Park Chase Apartments, Oklahoma


Kenn Beck, HUD Property Manager
"We took over this large apartment complex of 348 units. It was heated and cooled with a two-pipe system chilled water and heated water. The system is 27 years old. Many of the lines were plugged. The whole system was inoperative and we found out that a lot of the equipment was installed and used some 27 years ago, so we were faced with a total replacement of the HVAC system. You had people heating their units last winter with open-flame kitchen stoves.

"We wanted the best and cheapest thing for the government so we hired an engineering firm in Tulsa to evaluate the entire system. They evaluated every option from gas, combinations of gas and electric, all-electric, and heat pumps. They came to the conclusion that the most economical thing for the government, considering cash rebates and cash benefits from the utility company, was the ground-source heat pump.
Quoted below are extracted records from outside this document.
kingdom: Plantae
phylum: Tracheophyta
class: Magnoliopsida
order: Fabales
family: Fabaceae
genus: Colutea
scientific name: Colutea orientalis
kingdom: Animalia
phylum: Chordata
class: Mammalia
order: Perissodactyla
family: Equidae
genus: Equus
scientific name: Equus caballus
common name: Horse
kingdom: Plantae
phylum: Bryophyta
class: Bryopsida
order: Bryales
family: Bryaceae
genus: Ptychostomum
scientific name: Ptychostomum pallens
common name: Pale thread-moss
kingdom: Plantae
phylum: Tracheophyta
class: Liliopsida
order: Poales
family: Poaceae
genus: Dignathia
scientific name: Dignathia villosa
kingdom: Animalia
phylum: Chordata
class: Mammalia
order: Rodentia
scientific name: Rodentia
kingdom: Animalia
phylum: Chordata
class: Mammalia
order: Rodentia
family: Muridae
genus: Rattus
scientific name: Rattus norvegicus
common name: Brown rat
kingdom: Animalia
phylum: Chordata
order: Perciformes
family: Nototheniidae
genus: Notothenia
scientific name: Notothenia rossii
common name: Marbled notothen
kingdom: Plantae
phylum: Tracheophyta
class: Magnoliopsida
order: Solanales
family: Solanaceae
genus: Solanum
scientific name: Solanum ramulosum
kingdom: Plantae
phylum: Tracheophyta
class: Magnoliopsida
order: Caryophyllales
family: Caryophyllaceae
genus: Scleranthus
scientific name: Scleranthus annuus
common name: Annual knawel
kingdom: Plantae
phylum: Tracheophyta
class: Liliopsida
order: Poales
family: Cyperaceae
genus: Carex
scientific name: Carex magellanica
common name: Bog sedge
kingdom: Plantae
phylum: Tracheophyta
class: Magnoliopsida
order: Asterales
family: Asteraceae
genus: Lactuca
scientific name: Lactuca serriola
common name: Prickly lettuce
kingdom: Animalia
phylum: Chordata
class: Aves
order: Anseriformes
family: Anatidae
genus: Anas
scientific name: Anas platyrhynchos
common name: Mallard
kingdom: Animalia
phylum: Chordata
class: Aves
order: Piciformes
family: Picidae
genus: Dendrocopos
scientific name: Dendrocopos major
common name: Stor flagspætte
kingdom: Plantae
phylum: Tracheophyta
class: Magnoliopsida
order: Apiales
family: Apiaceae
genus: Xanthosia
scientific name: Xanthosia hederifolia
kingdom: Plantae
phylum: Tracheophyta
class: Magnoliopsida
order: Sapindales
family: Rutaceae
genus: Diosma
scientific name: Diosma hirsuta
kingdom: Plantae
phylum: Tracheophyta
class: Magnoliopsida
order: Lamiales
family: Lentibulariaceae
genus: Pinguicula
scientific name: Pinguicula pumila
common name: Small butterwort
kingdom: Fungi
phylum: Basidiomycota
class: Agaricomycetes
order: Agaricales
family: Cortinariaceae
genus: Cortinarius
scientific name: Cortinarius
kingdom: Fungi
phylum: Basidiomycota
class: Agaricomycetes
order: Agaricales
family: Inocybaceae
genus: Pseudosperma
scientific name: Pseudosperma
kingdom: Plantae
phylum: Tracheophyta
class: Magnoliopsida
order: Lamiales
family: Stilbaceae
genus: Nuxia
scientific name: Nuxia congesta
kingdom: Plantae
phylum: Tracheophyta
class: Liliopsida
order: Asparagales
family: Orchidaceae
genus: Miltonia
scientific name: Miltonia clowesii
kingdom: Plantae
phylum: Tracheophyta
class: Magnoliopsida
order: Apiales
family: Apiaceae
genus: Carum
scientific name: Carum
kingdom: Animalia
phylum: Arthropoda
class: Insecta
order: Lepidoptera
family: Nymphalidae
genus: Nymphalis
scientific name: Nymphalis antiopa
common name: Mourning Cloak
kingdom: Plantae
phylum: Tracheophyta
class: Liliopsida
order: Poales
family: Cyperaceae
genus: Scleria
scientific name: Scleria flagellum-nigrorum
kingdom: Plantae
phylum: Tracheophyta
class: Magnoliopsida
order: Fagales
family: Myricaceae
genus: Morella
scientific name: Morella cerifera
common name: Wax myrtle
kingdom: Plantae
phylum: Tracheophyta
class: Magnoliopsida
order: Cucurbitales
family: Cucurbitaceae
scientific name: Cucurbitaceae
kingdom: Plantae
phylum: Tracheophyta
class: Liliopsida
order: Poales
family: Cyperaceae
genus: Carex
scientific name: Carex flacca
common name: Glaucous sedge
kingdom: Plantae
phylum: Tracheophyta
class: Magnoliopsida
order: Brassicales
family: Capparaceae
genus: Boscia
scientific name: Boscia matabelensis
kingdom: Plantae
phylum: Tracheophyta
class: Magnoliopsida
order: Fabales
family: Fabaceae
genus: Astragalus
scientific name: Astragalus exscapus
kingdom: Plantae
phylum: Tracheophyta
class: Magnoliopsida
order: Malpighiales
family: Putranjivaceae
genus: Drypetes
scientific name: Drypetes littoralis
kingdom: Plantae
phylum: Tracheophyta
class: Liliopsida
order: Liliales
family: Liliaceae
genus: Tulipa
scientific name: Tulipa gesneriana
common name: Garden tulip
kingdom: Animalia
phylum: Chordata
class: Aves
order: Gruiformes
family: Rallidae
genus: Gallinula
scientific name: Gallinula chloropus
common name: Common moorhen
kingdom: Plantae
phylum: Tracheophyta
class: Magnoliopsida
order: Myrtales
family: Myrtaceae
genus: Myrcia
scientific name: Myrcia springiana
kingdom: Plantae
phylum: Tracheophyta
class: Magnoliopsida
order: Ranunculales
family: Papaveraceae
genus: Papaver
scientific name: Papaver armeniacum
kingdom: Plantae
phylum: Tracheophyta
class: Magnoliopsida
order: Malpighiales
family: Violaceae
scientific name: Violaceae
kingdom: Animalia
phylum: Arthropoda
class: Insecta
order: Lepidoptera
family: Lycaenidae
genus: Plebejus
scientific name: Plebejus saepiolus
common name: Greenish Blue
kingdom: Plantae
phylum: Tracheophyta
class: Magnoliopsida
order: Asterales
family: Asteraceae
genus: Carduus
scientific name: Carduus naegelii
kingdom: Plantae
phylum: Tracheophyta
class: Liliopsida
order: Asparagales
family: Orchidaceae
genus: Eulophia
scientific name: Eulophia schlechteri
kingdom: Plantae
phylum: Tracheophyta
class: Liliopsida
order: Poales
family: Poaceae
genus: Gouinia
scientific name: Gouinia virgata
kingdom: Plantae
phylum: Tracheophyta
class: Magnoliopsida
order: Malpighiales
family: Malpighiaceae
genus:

"The simplicity of the thing has sold me on it, particularly the ground-source heat pump. Its a lot more simple than the air-to-air. The air-to-air is nothing like the ground-source. The unit that we buy is just almost like a window air conditioning unit. You just plug it in; its already charged. There is no filling it with Freon in the field and overcharging or undercharging it. The escape of Freon has become an issue and the people that we talk to have nothing to do."

Wes Smith, President, Smith Associates
"The gas hot water hydronic system had a lot of favorable features but it couldn't compete in the long term with the heat pump systems for this project."

Jim Bose, IGSHPA, Oklahoma State University
"The role that I play, working in combination with the utility companies like Public Service Oklahoma and the Electric Power Research Institute. Were looking for subdivision programs where we can demonstrate this technology in different areas of the country and different kinds of projects. The HUD project here is an example of a kind of project that we feel like has quite a bit of promise. You have a well-distributed area where the buildings are placed. It would be difficult to come in there with a chilled water system because of the underground piping and existing utilities that are here. An example of the kind of project where the ground-source technology is well suited. Distributed buildings where its easier to come in and add modular type of units in the various buildings and put that all together in a package that probably has an efficiency higher than anything else that we could do. "

Kevin Cahill, HUD Renovation Manager
"We were trying to reduce the glass area in all buildings. All the windows on the project were single-hung, non-insulated windows. We had a lot of conditions where we had three of those windows side-by-side. We took two of the windows out and left one in. Actually, the one that was left in was a new double-hung insulated window. "

Jay Murphy, K & M Shillingford
"Three very intelligent and basic questions. The first question, was it comfortable? Were the people and the tenants that lived in the apartments comfortable in the earth-coupled geothermal apartment complex? The answer to that from the maintenance department was 'Yes.' There is a 100 percent occupancy in the geothermal building. The other two buildings, which consist of window air conditioners and central furnaces, did not have a 100 percent occupancy. There was a waiting list, that if anybody left the geothermal apartment complex, the existing tenants from that property wanted to move into the geothermal building because of its comfort.

"The second question that Mr. Beck from HUD asked the maintenance man was reliability. What was the maintenance track record on the geothermal systems? The answer to that is the two existing gas heating and electric air conditioning had a preventative maintenance contract and an annual service contract with also additional service calls throughout the year. The geothermal system, being six years old, has no maintenance contract, probably two or three service calls over the last six years, and all the maintenance crew does is change the filters. That's all.

"The third question that Mr. Beck from HUD posed to maintenance was about utility bills. That answer was very simply put that the geothermal building cost approximately half the utility bills that the other two buildings have. So, in a nutshell, the three items that were of most concern to HUD comfort was answered, dependability and reliability from the service standpoint was answered and operational savings of up to 50 percent was answered."